FROM 500 TO 57 GALLONS PER MINUTE:
NWS: water supply should be monitored, conservation advised
While many of the water pumps that needed replacement on Saipan are installed and fixed, several villages are still experiencing issues in their water supply.
This is due to the low water supply being generated from the source.
“Because of the low supply, the drought [is] affecting maybe Donni Springs and Agag wells, two major suppliers. While the pumps are in, the production isn’t the same,” Commonwealth Utilities Corp. acting executive director Gary Camacho told the board of directors in a meeting last Wednesday.
Camacho said the problem will be a “growing issue.”
Among the villages experiencing water issues is Garapan where just last November, CUC was able to supply 24-hour water service to the whole area.
Representatives from CUC’s Water and Waste Water Division, headed by acting manager Richard Wasser, reported that Donni Springs, which is among the main supplier for Garapan, has significant decrease in water supply,
Donni Springs used to supply up to 500 gallons per minute. Today, however, it is only producing 57 gallons per minutes.
Garapan alone has a water demand of about 700 gallons per minute.
Responding to board inquiries on how much of the water demand is attributed to leaks, the management said it can’t be quantified.
However, the division said it was able to reduce its total unaccounted for water from 70 percent three years ago, to 60 percent today.
“We’ve reduced our accounted for water,” chief engineer John Riegel said, “Unaccounted for water is compromised of three things, leaks, theft, and inaccurate billing.”
CUC said they have an active leak detection unit and within almost a month since Jan. 24, CUC was able to detect and repair 79 leaks.
Wasser said they are in the process of hiring additional personnel for their division and adding crews to their leak detection unit.
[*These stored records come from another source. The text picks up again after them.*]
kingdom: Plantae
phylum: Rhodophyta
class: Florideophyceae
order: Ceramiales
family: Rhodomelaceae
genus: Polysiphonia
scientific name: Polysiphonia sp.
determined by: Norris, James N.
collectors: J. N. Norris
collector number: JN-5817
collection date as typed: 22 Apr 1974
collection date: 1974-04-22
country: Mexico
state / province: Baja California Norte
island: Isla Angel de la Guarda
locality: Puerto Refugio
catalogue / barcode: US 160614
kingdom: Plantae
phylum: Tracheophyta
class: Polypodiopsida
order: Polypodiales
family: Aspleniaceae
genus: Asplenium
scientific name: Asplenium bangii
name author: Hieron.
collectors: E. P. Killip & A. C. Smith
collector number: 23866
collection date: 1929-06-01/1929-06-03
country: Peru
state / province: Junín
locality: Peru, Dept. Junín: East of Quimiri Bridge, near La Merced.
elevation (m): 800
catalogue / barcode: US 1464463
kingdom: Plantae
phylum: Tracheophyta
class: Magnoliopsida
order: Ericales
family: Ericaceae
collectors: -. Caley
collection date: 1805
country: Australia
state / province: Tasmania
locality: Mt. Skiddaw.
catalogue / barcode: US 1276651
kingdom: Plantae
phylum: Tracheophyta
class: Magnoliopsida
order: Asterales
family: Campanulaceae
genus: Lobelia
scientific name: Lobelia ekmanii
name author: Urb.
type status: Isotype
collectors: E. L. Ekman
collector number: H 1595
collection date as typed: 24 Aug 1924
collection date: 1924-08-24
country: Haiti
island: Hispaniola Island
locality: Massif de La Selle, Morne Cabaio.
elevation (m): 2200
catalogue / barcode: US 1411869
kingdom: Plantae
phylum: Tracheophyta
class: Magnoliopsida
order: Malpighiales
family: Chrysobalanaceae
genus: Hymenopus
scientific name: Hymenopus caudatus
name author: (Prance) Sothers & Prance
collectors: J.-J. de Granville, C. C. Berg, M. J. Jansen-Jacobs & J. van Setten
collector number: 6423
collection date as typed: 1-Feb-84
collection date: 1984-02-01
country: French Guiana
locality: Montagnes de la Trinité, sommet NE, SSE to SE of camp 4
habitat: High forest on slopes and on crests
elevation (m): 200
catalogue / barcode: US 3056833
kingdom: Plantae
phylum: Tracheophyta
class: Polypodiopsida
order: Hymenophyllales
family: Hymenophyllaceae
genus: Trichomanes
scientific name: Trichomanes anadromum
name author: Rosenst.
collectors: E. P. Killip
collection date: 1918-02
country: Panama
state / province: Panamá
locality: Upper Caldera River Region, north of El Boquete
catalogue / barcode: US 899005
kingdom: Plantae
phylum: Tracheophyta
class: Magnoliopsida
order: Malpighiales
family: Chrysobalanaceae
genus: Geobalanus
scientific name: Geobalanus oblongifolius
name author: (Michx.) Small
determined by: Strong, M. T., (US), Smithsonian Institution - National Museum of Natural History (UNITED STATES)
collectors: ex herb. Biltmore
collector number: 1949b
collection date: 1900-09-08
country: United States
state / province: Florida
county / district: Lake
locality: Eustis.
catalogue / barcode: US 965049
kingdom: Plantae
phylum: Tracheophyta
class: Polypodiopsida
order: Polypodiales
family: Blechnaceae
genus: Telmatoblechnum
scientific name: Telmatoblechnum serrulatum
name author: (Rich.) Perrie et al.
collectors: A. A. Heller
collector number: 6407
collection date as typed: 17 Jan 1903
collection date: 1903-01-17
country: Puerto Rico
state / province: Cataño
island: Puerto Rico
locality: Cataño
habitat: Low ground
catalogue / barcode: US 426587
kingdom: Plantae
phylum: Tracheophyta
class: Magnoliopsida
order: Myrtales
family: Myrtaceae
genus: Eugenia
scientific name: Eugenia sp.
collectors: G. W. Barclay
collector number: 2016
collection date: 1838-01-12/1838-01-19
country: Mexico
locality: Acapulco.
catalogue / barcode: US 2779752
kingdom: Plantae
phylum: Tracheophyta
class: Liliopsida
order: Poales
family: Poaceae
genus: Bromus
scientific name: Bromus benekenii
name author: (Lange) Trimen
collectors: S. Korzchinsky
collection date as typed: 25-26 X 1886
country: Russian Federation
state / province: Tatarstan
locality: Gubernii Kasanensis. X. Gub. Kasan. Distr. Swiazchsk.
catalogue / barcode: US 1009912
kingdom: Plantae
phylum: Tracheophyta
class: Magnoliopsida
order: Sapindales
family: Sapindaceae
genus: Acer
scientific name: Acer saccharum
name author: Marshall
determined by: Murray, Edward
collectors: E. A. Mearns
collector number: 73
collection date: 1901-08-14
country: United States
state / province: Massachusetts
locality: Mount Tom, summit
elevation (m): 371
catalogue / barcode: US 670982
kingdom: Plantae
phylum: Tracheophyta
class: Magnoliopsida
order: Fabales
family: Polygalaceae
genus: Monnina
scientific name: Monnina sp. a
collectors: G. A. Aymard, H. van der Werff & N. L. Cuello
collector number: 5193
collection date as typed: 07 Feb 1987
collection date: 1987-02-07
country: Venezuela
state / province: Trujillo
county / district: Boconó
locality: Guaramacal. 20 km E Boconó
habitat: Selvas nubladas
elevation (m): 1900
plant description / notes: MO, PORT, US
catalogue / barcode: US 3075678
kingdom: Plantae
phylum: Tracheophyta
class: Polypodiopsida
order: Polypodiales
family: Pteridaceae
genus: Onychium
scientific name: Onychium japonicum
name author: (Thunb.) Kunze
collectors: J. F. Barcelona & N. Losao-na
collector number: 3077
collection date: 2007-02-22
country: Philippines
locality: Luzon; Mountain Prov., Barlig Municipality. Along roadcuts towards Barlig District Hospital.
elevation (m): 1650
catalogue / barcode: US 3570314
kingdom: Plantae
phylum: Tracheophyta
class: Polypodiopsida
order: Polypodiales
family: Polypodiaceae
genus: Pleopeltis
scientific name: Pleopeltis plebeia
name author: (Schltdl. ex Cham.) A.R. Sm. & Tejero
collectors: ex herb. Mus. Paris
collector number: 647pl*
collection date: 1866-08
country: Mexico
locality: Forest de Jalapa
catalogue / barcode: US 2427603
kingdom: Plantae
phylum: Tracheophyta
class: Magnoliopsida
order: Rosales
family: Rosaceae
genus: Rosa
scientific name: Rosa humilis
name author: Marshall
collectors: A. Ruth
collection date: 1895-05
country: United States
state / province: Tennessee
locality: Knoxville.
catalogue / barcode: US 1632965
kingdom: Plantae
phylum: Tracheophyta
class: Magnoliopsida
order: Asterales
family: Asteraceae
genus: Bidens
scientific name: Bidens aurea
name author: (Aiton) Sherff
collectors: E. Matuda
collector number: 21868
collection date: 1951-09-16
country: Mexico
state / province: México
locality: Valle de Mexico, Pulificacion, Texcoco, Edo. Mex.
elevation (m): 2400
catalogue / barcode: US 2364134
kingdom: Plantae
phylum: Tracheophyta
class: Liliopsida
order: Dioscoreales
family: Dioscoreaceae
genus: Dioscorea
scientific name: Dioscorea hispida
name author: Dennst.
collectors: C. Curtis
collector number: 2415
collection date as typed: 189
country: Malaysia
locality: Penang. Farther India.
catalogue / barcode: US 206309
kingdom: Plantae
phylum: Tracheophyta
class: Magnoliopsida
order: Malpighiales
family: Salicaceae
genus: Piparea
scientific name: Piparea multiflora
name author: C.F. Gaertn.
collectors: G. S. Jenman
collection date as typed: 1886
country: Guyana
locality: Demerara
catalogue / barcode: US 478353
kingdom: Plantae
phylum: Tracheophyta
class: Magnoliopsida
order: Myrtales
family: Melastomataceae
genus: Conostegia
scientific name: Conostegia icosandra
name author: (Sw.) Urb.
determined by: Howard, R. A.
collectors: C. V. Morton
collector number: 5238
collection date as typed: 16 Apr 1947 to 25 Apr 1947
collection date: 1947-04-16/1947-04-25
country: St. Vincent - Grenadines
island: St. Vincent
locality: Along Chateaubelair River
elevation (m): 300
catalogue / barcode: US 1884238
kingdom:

Asked by the board if water issues will worsen throughout the year, CUC said they hope not to make it worse than it is.
“We hope to be improving our leak detection and leak repairs at the same rate that the drought is taking effect on our water systems. Our goal is to not make it worse than it is,” Wasser said.
Water monitoring, conservation
In their updated drought statement issued last Thursday, the National Weather Service said water supplies are needed to be monitored closely.
“Water supplies need to be monitored very closely and water conservation is highly encouraged,” NWS said.
Furthermore, NWS said wells could have more salinity in through the coming months.
“Wells on Saipan could see an increase in salinity as the drought progresses,” it added.
The amount of rainfall in the Commonwealth was also notable in that they are way below normal amounts.
“Rainfall has been well below normal the past few months and below normal rainfall will continue for the next several months,” NWS said.
For the first half of February, NWS recorded a meager 0.70 inch of rain for Saipan—a far cry from the 2.60 inches of normal rainfall.
Still, Rota has it worse with only 0.62 inch of rain as opposed to the normal 5.21 inches. Tinian had 0.15 inch of rain, way below the 3.30 inches normal rainfall.
“Computer models indicate that one half inch to an inch of rain will fall through the next 10 days for most of the commonwealth. Locally higher amounts are possible and catchment equipment should be maintained in good working order. Longer range models indicate rainfall will be much lower than normal through the next month or two at least,” NWS said.